▶ _Task directions_
Your answer must be only the lines below from the one containing "SAFER STREETS, BRIGHTER FUTURES" through the one containing "Reay by a mere 0.083sec.", copied exactly, with the pictures left out.

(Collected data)
○ ○ ○ ○ ○ ○ ○
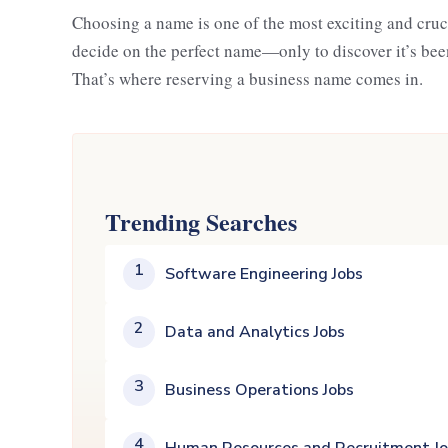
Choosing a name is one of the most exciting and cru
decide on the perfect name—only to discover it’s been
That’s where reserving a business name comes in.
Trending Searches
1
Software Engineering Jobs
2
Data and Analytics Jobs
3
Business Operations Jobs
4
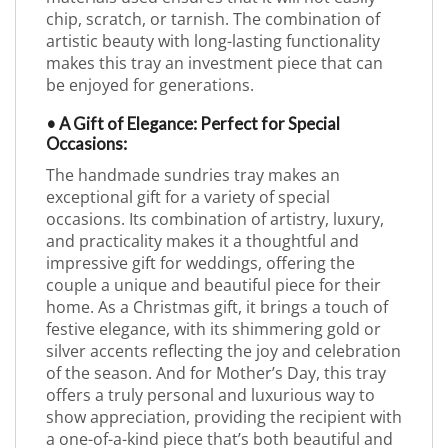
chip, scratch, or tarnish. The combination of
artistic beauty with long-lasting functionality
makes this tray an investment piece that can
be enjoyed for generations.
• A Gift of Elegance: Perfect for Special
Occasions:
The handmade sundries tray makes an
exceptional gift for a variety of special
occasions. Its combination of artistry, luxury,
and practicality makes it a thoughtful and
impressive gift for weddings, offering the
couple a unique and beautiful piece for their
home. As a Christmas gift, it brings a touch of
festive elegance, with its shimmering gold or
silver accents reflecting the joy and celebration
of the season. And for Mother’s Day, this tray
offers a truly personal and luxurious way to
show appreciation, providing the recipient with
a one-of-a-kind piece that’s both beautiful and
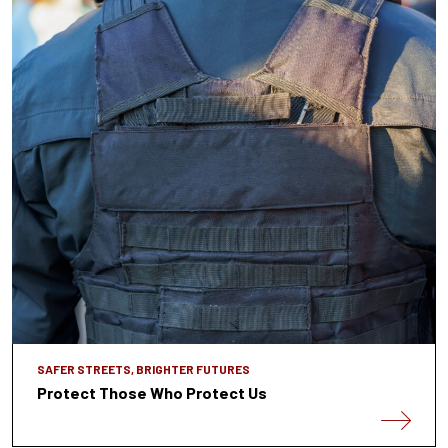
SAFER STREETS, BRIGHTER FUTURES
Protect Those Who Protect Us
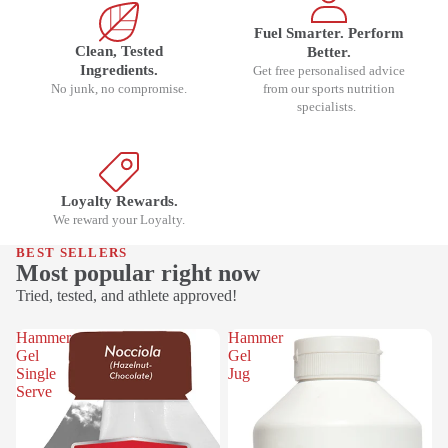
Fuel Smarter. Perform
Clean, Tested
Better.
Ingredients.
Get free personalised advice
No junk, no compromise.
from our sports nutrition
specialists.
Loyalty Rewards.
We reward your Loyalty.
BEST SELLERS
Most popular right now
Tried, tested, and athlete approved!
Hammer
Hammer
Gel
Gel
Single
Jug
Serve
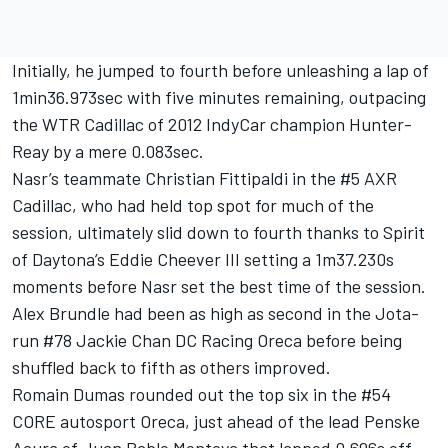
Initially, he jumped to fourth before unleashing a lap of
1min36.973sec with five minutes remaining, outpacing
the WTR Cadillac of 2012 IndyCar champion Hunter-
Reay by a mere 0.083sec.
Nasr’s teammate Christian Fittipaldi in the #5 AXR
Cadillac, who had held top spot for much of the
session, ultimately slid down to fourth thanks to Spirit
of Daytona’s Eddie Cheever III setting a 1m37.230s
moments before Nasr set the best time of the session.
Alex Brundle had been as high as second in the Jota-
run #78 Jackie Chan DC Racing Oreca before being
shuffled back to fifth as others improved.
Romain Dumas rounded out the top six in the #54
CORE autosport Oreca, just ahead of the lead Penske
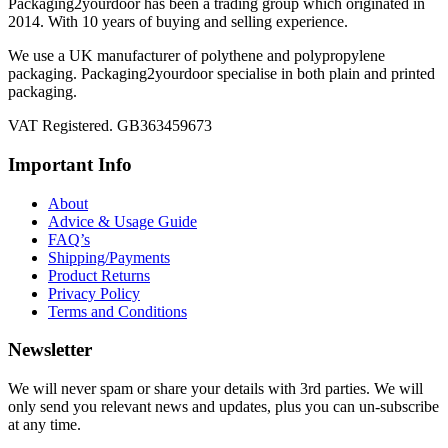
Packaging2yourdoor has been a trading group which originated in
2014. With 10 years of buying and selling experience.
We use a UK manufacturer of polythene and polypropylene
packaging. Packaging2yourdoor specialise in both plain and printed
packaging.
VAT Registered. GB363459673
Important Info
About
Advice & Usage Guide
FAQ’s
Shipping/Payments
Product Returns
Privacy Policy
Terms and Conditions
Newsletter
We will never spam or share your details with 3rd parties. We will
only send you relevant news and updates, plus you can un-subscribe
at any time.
○ ○ ○ ○ ○ ○ ○
▶ _Response below_
SAFER STREETS, BRIGHTER FUTURES
Protect Those Who Protect Us
Fuel Smarter. Perform
Clean, Tested
Better.
Ingredients.
Get free personalised advice
No junk, no compromise.
from our sports nutrition
specialists.
Loyalty Rewards.
We reward your Loyalty.
BEST SELLERS
Most popular right now
Tried, tested, and athlete approved!
Hammer
Hammer
Gel
Gel
Single
Jug
Serve
Initially, he jumped to fourth before unleashing a lap of
1min36.973sec with five minutes remaining, outpacing
the WTR Cadillac of 2012 IndyCar champion Hunter-
Reay by a mere 0.083sec.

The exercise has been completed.